From Vibecoding to Engineered AI Development: My Journey with Coding Agents, Context Windows & Petri Nets
Over the last months I’ve been living in two worlds at once: the world of vibecoding – just throwing prompts at a coding model and hoping for magic – and the world of real software architecture, where constraints, edge cases and production incidents don’t care about vibes at all.
Somewhere between those two worlds I started building my own approach to coding agents, reasoning models and a Petri-net-based orchestration layer that keeps everything under control. This article is my attempt to capture that whole journey in one long-form, opinionated, technical brain dump – written for senior developers, architects and anyone who feels that “just prompt it” is not enough.
I’ll talk about:
- What I mean by coding agents & reasoning models
- Why vibecoding is powerful but dangerous
- How context windows really shape what an LLM can and cannot do
- Why developers must think in loops, not in single prompts
- How I use Petri nets as an orchestration layer for agents
- Why we still need another logical layer on top of LLMs, because they only predict the next token
This is not a generic “AI will change everything” article. It’s the essence of what I’ve been working out in this project: how to use coding agents as serious tools, not toys.

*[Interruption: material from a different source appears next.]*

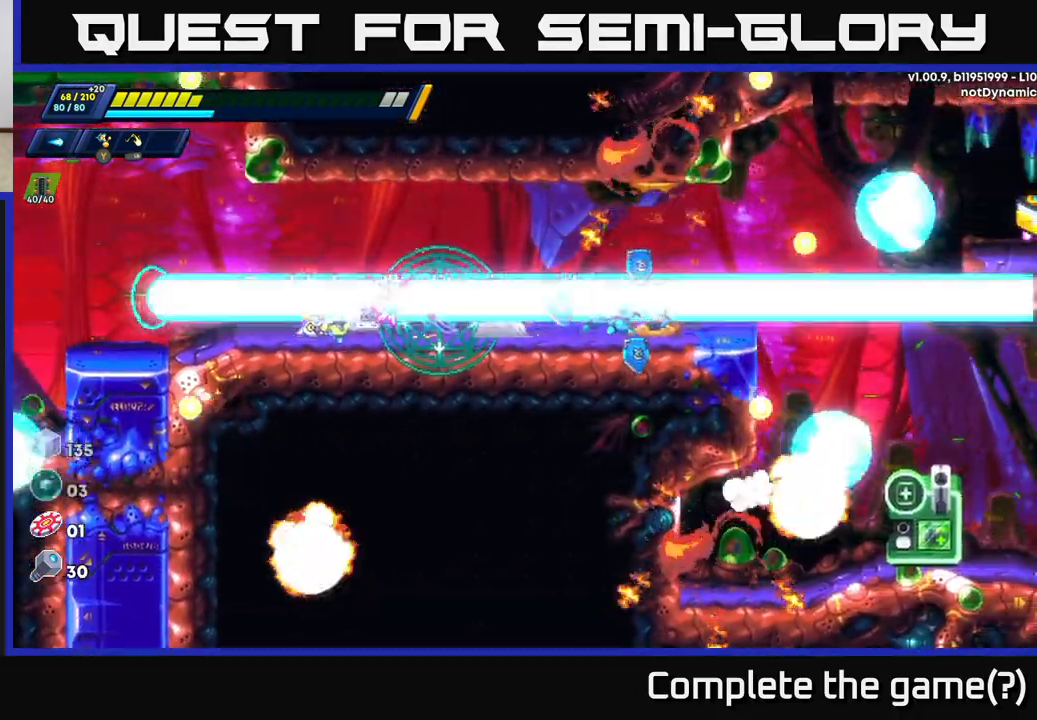
{"buttons": [], "left_stick": "right", "right_stick": "center", "events": [[50, "R2", "down"], [200, "A", "down"], [267, "A", "up"], [300, "R2", "up"]]}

What I Mean by Coding Agents
When I say coding agent, I don’t just mean “the LLM inside my IDE that writes a for-loop.” I think in terms of roles and responsibilities:
- Reasoning models: large, powerful models that help with architecture, planning, tradeoffs, specifications, decomposition, and feedback on designs.
- Coding agents: models (often more specialized) that generate actual code, refactor, add tests, and perform mechanical transformations based on clear instructions.
- Execution agents: automated components that run commands, deploy artefacts, call APIs, execute migrations, or do other “real world” actions triggered by the previous two.
In my world, a “coding agent” is not autonomous magic. It’s one transition in an agentic process. It consumes context (tokens), produces outputs (tokens/code/patches), and is orchestrated by something bigger – a process, a Petri net, a higher-level agent that understands the overall goal.
Vibecoding: Powerful, Fun – and a Trap
Vibecoding is that feeling when you open a chat window and type something like:
“Build me a microservice that does X, Y, Z with OAuth, Kafka, retries, monitoring and a nice UI.”
You get back a wall of seemingly perfect code, you skim it, your brain says “Looks legit,” and you move on. That’s vibecoding. It’s useful. It can save hours. But it is:
- Non-reproducible: A slightly different prompt, different temperature, or a missing file in context and you get a completely different codebase.
- Context-fragile: Once the context window moves on, the model “forgets” design decisions it itself invented five minutes ago.
- Architecture-blind: The model doesn’t “own” the system. It only optimizes the next token, not long-term maintainability.
I don’t want to kill vibecoding. I want to domesticate it. Use it for exploration and speed, but embed it into a structured, loop-based, test-backed development process.
Reasoning Models vs. Coding Models
One core insight from my work: It’s a mistake to expect one model to do everything perfectly.
- Reasoning models (the big, “smart” models) are great at:
- Understanding vague, high-level requirements
- Finding gaps and contradictions
- Proposing architectures, patterns, and tradeoffs
- Explaining concepts and debugging complex issues
- Coding models / coding agents shine at:
- Generating boilerplate, scaffolding, adapters, DTOs
- Refactoring existing code according to clear rules
- Adding tests for a well-defined component
- Performing repetitive, localized changes
My agentic process is increasingly two-stage (or even multi-stage):
- Use a reasoning model with a large context window as an architect co-pilot to design the system, refine the plan, and define boundaries and interfaces.
- Use coding agents as specialized workers that apply those decisions consistently to the codebase.
Once you internalize this separation of concerns, a lot of pain disappears. You stop asking the coding agent to be your architect, product owner, QA engineer, and release manager at the same time.
Context Windows: The Real Working Memory of an Agent
Everyone talks about parameter counts and benchmarks. But in real-life coding agents, the context window is the hard constraint you hit every single day.
An LLM doesn’t have a long-term memory of your project. It has a sliding window of attention. Outside of that window, everything is gone – unless you explicitly bring it back in. That means:
- You cannot just “throw the whole repo at the model” and expect coherent, stable architecture decisions.
- You must curate what goes into context: relevant files, specs, current module, tests, constraints.
- You must treat the context window like a stack frame or working set, not like infinite RAM.
For developers and architects, this changes how we work:
- We need to design prompts as processes, not as single-shot questions.
- We need to stepwise build context for the agent: first the spec, then the interfaces, then the implementation.
- We need to persist key artefacts (architecture docs, decisions, contracts) in a way we can reload them into context when needed.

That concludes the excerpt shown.